This case involves a female with a family history of cancer. During a self-examination, the patient noted a mass. She saw her OB/GYN, who also palpated the mass. The OB/GYN sent the patient for a diagnostic mammogram. The imaging results revealed a lesion that was highly suspicious for cancer. This report was sent to the OB/GYN, however it does not appear that the OB/GYN ever followed up with the patient regarding the imaging results. The patient was seen by another doctor with concerns about the mass in her breast who sent the patient to a different radiologist for biopsy. That radiologist re-imaged the patient and felt that the lesion was a cyst and that biopsy was not warranted. The patient returned 6 months later and was diagnosed with very advanced breast cancer.
Question(s) For Expert Witness
- 1. How frequently do you interpret breast ultrasounds and mammographies in your practice?
- 2. If a breast radiologist disagrees with the interpretation of another radiologist what is the appropriate course of action?
- 3.What are the risks inherent in performing a needle biopsy of a palpable breast mass?
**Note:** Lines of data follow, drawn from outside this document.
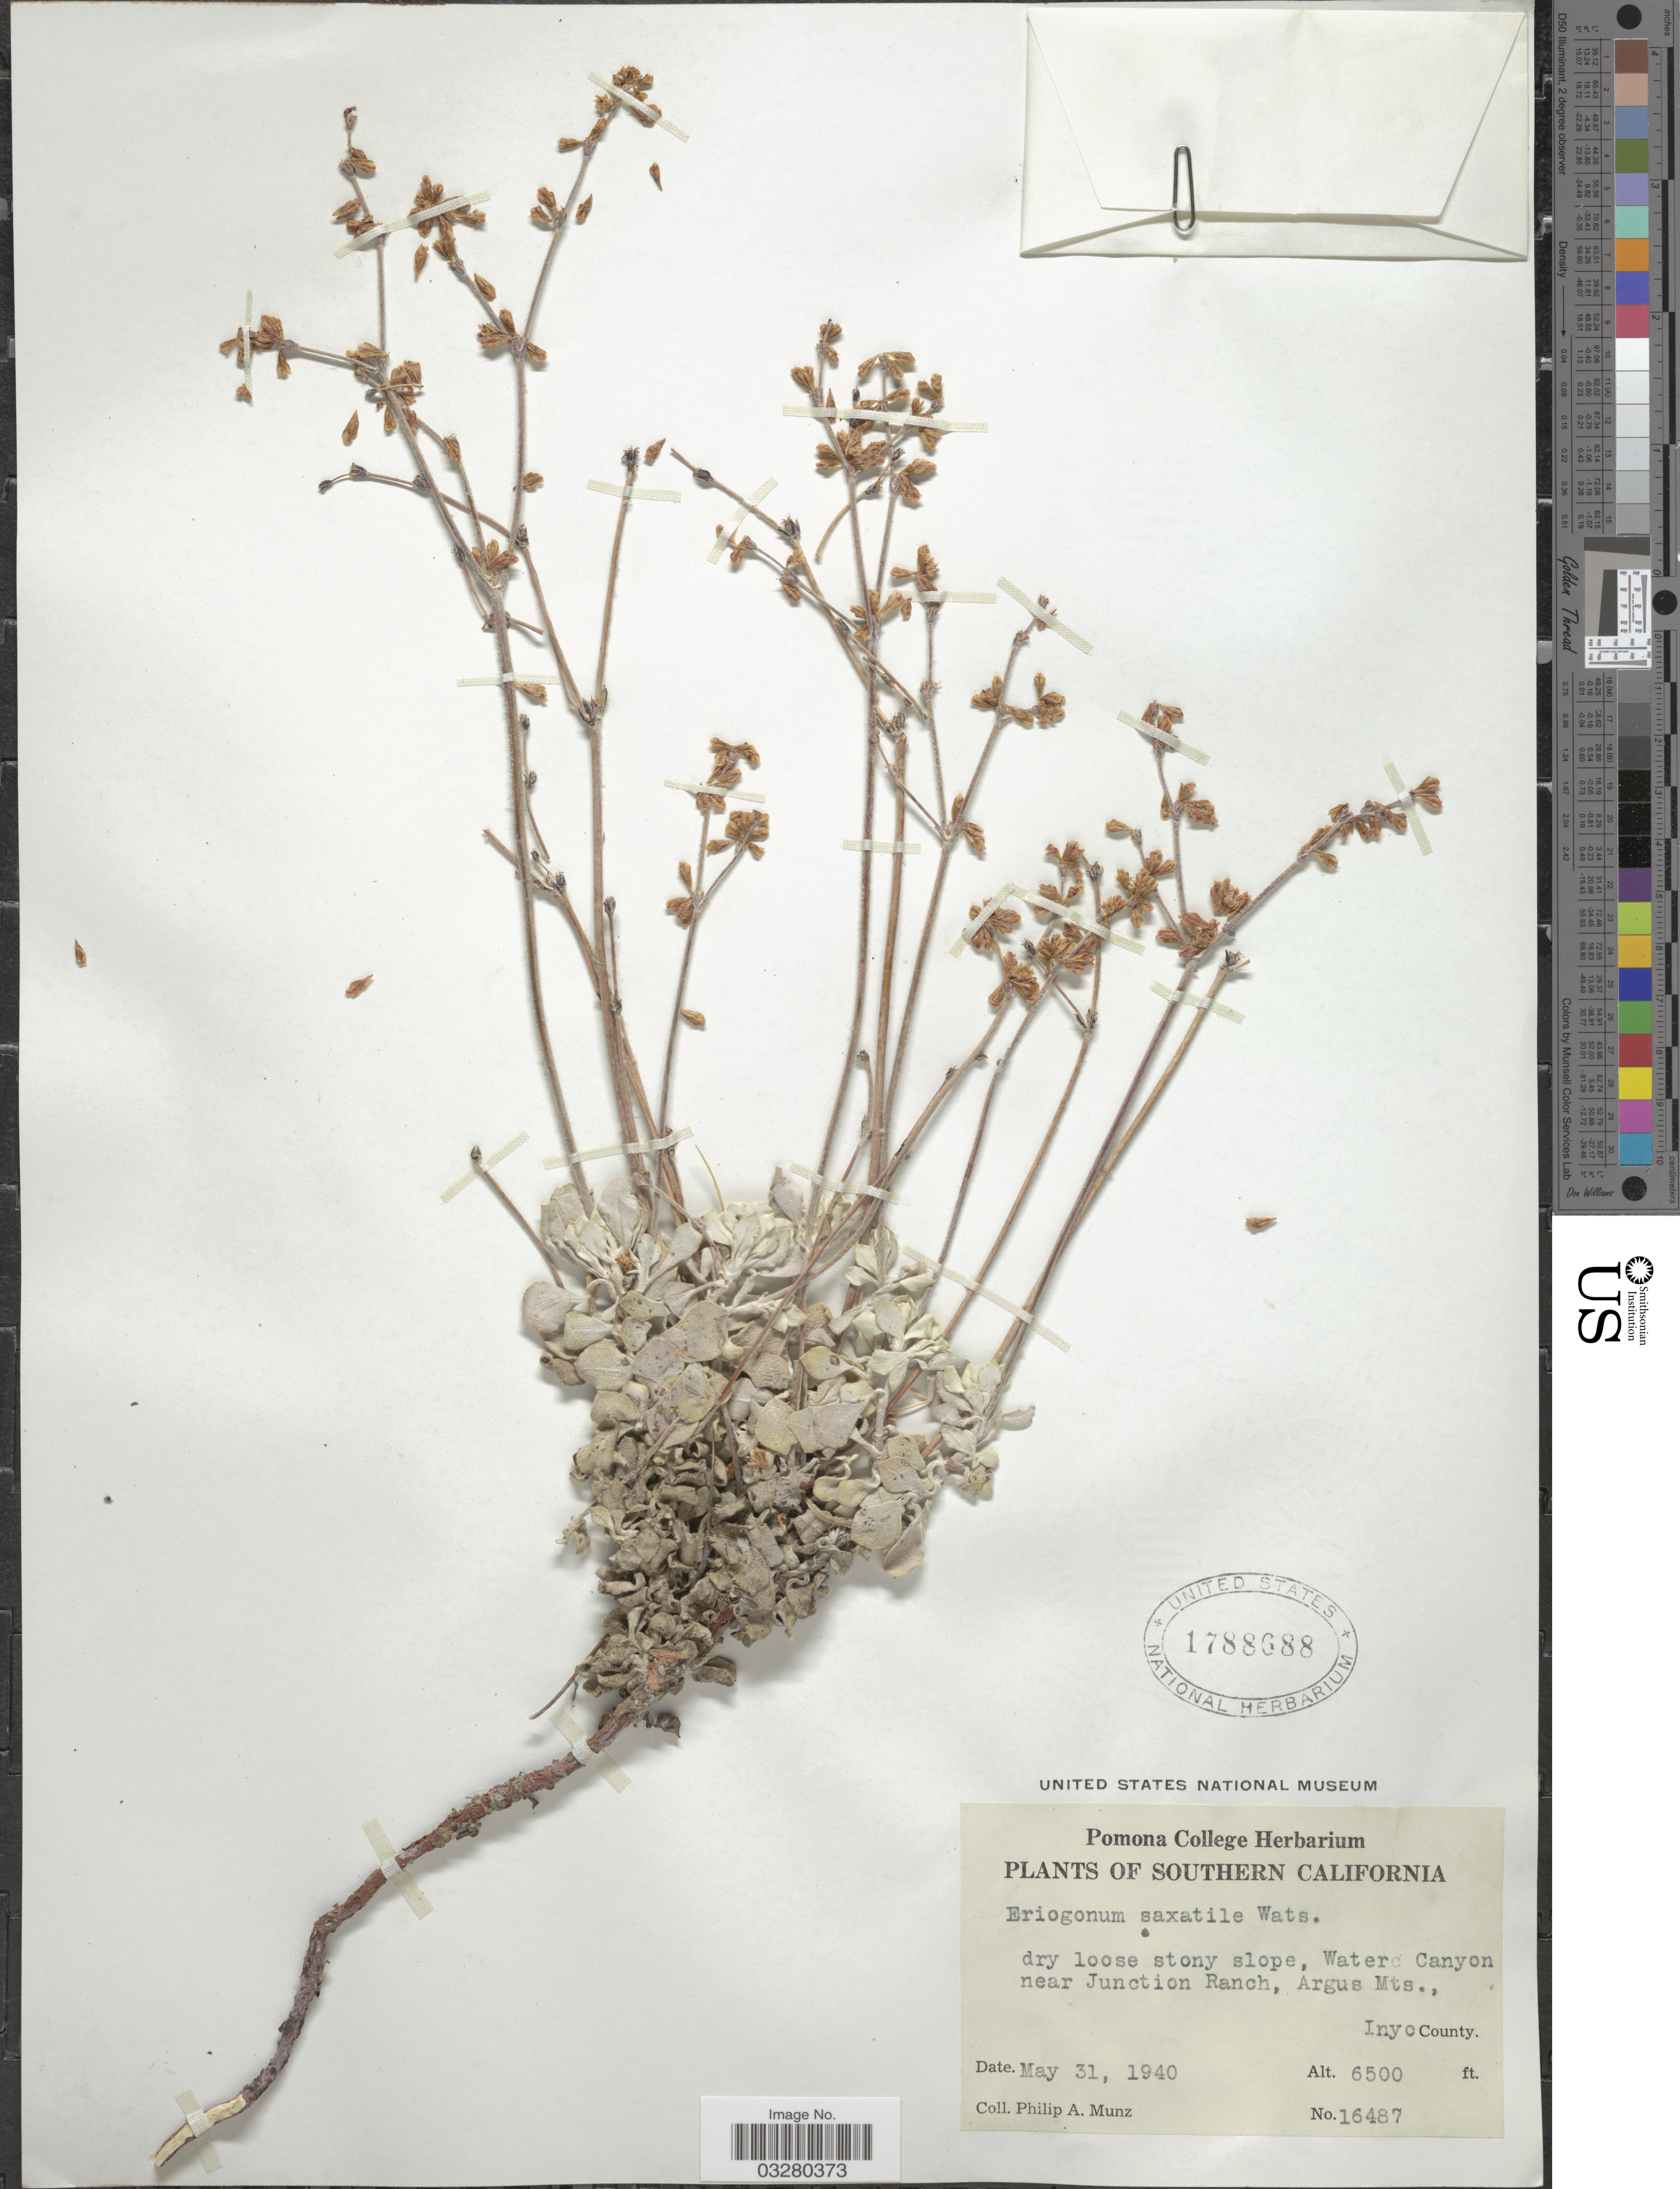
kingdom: Plantae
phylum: Tracheophyta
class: Magnoliopsida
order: Caryophyllales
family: Polygonaceae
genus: Eriogonum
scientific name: Eriogonum saxatile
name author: S. Watson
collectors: P. A. Munz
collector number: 16487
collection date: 1940-05-31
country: United States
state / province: California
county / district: Inyo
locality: Southern California. Water Canyon near Junction Ranch, Argus Mts., Inyo County.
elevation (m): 1981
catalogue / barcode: US 1788688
Expert Witness Response E-143259
I am a board certified radiologist and Fellowship trained in Breast Imaging. I have been practicing Breast Imaging for 22 years. I am the section chief of Breast Imaging at a teaching hospital with a residency training program. I also train a breast imaging fellow in our program each year. I am a reviewer for ACR accreditation on Breast Ultrasound and Stereotactic biopsy, and am the former chairman of the ACR Stereotactic biopsy accreditation program. I interpret Breast ultrasounds and mammograms on a daily basis. The average volume I see is about 50-60 mammographies and 20 Ultrasounds per day. I review many studies from outside facilities with a variety of recommendations from other radiologists. I usually perform my own workup and make a decision based on my imaging rather than relying on the outside images unless the findings are obvious. If I disagree with the initial recommendations I make my a new recommendation which is usually followed, and that can be avoiding a biopsy/aspiration/other procedure or performing one if one was not recommended. There are very few actual risks to biopsy (other than the standard cautions of bleeding, infection, etc) when a breast biopsy is performed in capable, experienced hands. I have never had a serious or significant complication following a breast biopsy that I have performed in over 20 years of practice.